CONCLUSION: Patients with HBeAg-positive CHB have aberrant demethylation of the TACE promoter, which may potentially serve as a biomarker for HBeAg seroconversion.

Keywords: Tumor necrosis factor-α converting enzyme; Methylation; Chronic hepatitis B; Methylation-specific polymerase chain reaction; Biomarker

Core tip: We retrospectively recruited 80 patients with hepatitis B e antigen (HBeAg)-positive chronic hepatitis B (CHB), 80 with HBeAg-negative CHB, and 40 healthy controls.

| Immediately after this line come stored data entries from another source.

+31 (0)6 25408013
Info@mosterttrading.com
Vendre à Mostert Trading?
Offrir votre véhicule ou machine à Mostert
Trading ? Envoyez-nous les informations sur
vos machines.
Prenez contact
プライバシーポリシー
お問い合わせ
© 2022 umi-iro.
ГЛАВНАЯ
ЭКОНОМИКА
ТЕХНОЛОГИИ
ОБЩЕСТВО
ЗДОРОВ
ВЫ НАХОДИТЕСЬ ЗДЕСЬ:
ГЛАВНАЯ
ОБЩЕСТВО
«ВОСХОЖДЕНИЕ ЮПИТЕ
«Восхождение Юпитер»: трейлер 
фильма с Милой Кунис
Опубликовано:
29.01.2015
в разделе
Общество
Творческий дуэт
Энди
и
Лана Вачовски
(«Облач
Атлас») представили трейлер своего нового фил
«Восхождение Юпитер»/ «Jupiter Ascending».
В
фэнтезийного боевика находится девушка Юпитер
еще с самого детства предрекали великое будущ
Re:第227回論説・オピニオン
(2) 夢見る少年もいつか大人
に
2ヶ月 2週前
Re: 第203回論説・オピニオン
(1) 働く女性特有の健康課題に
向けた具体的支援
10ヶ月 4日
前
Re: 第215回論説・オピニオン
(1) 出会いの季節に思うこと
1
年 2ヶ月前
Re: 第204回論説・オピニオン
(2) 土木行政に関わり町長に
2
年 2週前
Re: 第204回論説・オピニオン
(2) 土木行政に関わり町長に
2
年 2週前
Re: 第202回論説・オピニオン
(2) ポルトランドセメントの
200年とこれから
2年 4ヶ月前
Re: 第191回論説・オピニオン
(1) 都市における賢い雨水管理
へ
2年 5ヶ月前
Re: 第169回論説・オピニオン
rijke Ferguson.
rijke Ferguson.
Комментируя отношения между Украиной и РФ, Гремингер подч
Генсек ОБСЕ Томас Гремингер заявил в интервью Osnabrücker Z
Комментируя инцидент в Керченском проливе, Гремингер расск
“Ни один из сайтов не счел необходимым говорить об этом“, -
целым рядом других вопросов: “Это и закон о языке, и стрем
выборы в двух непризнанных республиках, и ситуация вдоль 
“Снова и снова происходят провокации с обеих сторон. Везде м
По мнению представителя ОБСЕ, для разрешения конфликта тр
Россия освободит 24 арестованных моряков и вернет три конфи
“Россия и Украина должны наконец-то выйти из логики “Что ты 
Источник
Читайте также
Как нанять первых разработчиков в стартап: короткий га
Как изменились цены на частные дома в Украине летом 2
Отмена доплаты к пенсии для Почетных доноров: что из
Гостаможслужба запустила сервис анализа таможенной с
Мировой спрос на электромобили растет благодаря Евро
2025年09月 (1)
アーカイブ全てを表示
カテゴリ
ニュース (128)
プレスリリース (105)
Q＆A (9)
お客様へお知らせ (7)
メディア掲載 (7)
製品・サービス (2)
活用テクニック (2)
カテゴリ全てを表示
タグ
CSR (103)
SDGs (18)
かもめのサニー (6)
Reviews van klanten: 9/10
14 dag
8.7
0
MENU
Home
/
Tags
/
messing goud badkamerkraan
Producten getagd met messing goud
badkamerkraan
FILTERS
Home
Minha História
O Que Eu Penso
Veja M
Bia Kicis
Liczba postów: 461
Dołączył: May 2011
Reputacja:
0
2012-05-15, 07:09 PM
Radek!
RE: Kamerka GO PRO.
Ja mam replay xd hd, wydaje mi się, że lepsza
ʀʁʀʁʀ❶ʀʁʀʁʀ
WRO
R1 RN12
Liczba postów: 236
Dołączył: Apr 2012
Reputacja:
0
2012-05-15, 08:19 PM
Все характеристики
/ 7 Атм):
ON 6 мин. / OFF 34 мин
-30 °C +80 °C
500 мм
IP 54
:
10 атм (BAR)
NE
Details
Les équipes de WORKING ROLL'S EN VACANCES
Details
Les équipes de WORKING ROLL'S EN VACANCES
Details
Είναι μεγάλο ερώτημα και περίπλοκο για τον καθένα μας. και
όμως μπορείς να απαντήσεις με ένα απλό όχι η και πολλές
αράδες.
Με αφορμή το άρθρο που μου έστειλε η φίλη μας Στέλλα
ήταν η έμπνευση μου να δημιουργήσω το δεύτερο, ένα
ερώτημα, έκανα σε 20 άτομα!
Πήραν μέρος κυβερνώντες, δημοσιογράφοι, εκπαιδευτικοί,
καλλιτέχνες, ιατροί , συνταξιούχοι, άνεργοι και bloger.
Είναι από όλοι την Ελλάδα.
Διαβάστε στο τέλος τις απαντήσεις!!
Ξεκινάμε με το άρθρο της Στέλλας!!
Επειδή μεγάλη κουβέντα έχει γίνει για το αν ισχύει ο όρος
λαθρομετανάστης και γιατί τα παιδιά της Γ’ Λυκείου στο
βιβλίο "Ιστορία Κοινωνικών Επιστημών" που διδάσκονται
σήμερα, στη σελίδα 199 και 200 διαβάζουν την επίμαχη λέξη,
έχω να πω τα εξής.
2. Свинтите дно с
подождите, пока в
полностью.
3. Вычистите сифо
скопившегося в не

We evaluated tumor necrosis factor-α converting enzyme (TACE) promoter methylation status in peripheral blood mononuclear cells and analyzed the association between TACE methylation status and clinical features. Aberrant demethylation of the TACE promoter in HBeAg-positive CHB was associated with high HBeAg, alanine aminotransferase and aspartate aminotransferase levels. These findings imply that demethylation of the TACE promoter may potentially serve as a biomarker for HBeAg seroconversion.